O trecho acima expressa reflexão, desabafo e convite político. O texto significa uma possibilidade ampla para se rediscutir a lógica política desses megaeventos e suas repercussões econômicas, sociais e espaciais nos territórios. Para Rolnik (2014, p. 70), é evidente que sediar grandes eventos esportivos traz ganhos e potencializa elementos da dinâmica econômica dos países-sede. Contudo, deve-se questionar: ganhos para quê e ganhos para quem? Para Rolnik, a resposta a essas perguntas está diretamente relacionada ao processo de tomada de decisões sobre quais, onde e como serão os investimentos.
No caso das cidades brasileiras, nenhum dos projetos urbanos relacionados à Copa foi definido a partir de um amplo processo de discussão com a sociedade [...] No fim das contas, os impactos sociais da preparação para a Copa do Mundo e os Jogos Olímpicos do Rio engrossaram o caldo do profundo descontentamento da população com a vida em nossas cidades (ROLNIK, 2014, p. 70).
A Copa já passou.
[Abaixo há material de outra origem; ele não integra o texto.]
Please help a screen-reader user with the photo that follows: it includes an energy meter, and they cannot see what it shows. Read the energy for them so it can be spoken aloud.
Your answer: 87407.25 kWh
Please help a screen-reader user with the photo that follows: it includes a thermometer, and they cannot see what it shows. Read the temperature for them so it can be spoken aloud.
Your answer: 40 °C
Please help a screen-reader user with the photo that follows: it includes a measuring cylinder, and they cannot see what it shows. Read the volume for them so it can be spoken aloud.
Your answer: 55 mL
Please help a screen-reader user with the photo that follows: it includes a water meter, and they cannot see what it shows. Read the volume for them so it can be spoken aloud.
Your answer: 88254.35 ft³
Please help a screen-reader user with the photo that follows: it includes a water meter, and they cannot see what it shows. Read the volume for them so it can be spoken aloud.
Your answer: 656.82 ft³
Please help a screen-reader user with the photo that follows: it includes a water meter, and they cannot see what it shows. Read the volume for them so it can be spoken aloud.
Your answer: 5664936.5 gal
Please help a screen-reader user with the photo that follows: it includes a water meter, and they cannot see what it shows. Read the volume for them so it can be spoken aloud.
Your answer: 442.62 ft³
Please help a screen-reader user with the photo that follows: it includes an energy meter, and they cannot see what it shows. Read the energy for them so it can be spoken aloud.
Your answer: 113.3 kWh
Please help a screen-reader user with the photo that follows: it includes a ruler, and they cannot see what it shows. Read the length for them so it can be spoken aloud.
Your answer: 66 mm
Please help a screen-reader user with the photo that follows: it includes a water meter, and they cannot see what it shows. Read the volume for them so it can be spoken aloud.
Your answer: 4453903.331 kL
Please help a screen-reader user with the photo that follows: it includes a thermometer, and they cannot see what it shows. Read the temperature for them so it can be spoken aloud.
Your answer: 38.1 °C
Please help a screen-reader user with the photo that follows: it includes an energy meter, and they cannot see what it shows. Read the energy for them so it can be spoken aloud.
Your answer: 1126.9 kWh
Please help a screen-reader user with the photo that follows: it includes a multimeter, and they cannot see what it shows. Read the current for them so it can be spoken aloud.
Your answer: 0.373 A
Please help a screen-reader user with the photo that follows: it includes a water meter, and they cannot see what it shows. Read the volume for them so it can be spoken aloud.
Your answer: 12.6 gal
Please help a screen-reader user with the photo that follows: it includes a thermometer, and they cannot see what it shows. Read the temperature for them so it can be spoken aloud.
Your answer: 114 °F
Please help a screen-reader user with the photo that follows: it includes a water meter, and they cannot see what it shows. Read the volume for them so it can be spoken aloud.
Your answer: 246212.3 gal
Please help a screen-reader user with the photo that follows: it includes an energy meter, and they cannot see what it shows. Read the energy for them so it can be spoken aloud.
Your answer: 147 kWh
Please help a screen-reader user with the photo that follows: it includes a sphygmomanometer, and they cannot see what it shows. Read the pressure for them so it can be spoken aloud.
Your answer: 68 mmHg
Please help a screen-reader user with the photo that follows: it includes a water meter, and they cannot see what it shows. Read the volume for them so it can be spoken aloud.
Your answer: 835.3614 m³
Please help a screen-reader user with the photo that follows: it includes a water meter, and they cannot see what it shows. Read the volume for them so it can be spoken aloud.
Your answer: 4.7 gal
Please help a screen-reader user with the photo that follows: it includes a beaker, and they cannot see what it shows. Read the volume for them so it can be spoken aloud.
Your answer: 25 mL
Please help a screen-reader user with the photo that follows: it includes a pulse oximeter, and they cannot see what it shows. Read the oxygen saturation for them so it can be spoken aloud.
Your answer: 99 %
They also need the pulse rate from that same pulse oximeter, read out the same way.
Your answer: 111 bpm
As Olimpíadas estão chegando. Outros jogos poderão vir e, para além do esporte, outros eventos e obras faraônicas levadas a cabo pela justificativa do “legado” também virão. O capital não dorme! Protestos virão certamente. Como destacou Rolnik (2014, p. 70), estes protestos nascem da reivindicação pelo “direito à cidade”, contra uma cidade que nega o direito básico de inclusão do sujeito no espaço público. O que resta considerar e avaliar é até que ponto esses protestos poderão ir além das estruturas vigentes, rompendo uma hipotética lógica reformista conservadora.
O desejo de mudança já foi anunciado por parcelas plurais da população brasileira. O desafio será pensar, então, a natureza dessa mudança, seus limites e suas possibilidades. Certo ou não, um sentimento já foi impregnado nos anos que antecederam a Copa: o capital e a política parasitária encontrarão resistências. A política profissional precisará, em suas articulações com o capital global, de maior planejamento para a realização de seus objetivos corporativos. A população não será passiva.
Entretanto, é bom salientar, como destacou Antonio Lassance, que “a Copa sempre foi um alvo errado dos protestos. É o arremedo de quem malha o Judas fingindo que enfrenta o Império Romano” (LASSANCE, 2014, p. 80). “No Brasil existe uma manada de mamutes brancos. Chama-se dívida pública. O Brasil gastou, em 2013, R$ 248 bilhões com o pagamento de juros, segundo dados do Banco Central. O que se paga de juros da dívida daria para construir um estádio do Mineirão por dia” (LASSANCE, 2014, p. 83). Por conseguinte, o grande gargalo não foi e nem será a promoção da Copa ou de qualquer outro megaevento num país como o Brasil, mas sim, a lógica política inerente aos grupos hegemônicos promotores do grande jogo do capital. O capital global não tem ética esportiva. Somente a vitória interessa. Contudo, mesmo o maior adversário pode ser derrotado. A população já mostrou que, na política como na vida, não há vitória antes do apito final. E isso o esporte também nos ensina cotidianamente.